Well, it wouldn't be a "mega monopoly", it would just be one of 4 major studios instead of 5.
One company suddenly increasing in size to the tune of 7 figures is not just "4 major studios instead of 5". One company is literally buying an insane size of the market along with a lot of IP.
The market is far better served letting Warner go bankrupt and having the company divided and the 4 major studios equally getting to bid for parts of the business.
We don't want this to go like the airlines went. In that case, a merger was blocked to "preserve competition", but the result was Spirit went out of business, taking a competitor out of the market anyway
The end result of this is that Spirits time slots and assets are bought by a variety of airlines. Yes that's exactly where we want to go. You're not served by pretending there is competition simply because one company has two different coats of paint on their planes while they overnight massively increase the amount of market coverage, and dominance in the industry. This does not benefit the consumer.

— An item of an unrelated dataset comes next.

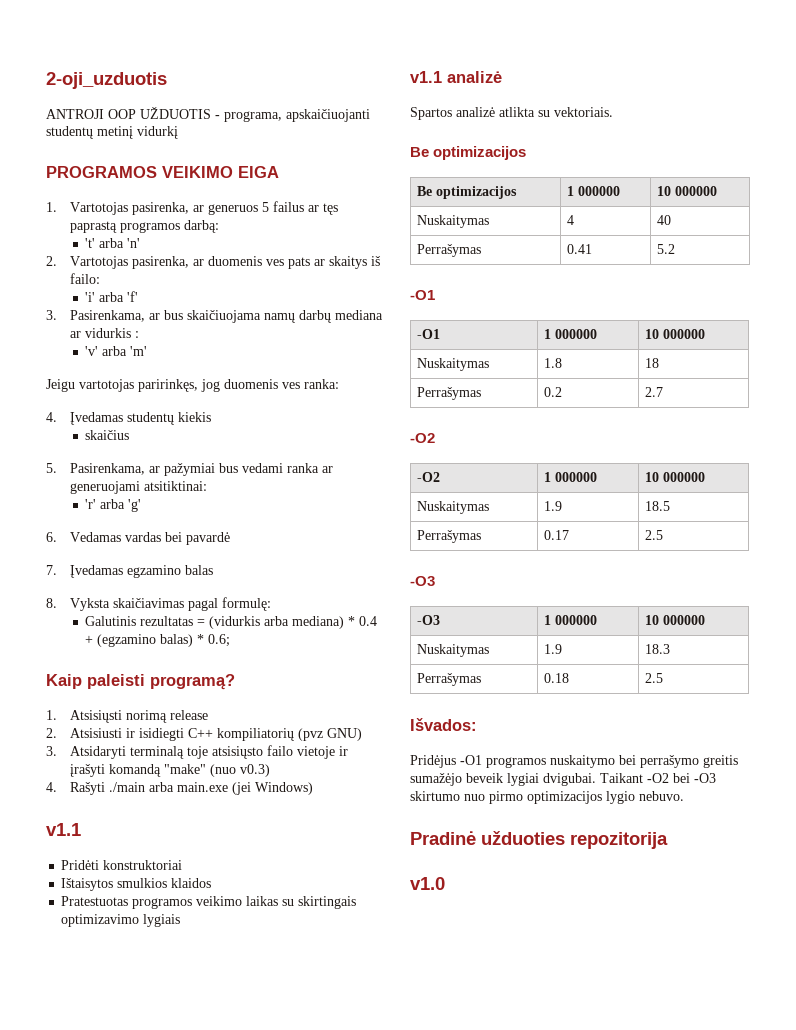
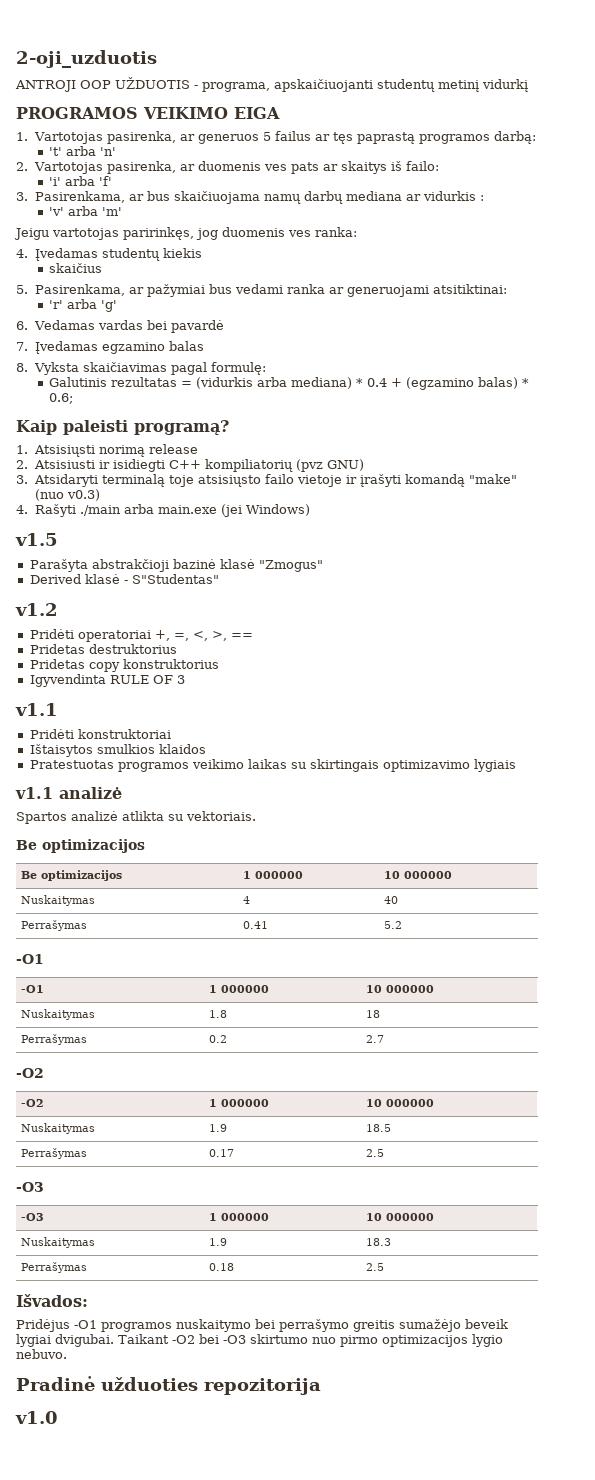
(313, 788) none -> [15,533,58,546] [29,559,323,572] [29,574,219,584] [15,603,58,616] [29,629,253,642] [29,644,177,654] [29,659,219,672] [29,674,185,687] // v1.5 // Parašyta abstrakčioji bazinė klasė "Zmogus" // Derived klasė - S"Studentas" // v1.2 // Pridėti operatoriai +, =, <, >, == // Pridetas destruktorius // Pridetas copy konstruktorius // Igyvendinta RULE OF 3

And yeah it sounds bad, company goes under, jobs lost... I suppose millions of Americans just decided to no longer fly now? Except that's never been the case with any airline going bankrupt in the history of the airline industry. In reality consumers still fly, companies still want to serve consumers. Airports are all effectively running at full slot capacity. The end result is those people who lost their jobs get jobs at various competitors who fill the whole. The planes and assets get bought and reused by various competitors. The flight slots get taken up by various competitors.
You may see the key word there: "various". From a market point of view and from a consumer competition point of view, having one company go out of business is MASSIVELY preferable to having the company "saved" by being bought by another company. The former process preserves competition, the latter creates consolidation.
Industries in trouble need to be blocked from mergers. Allowing them can have worse outcome than market competition.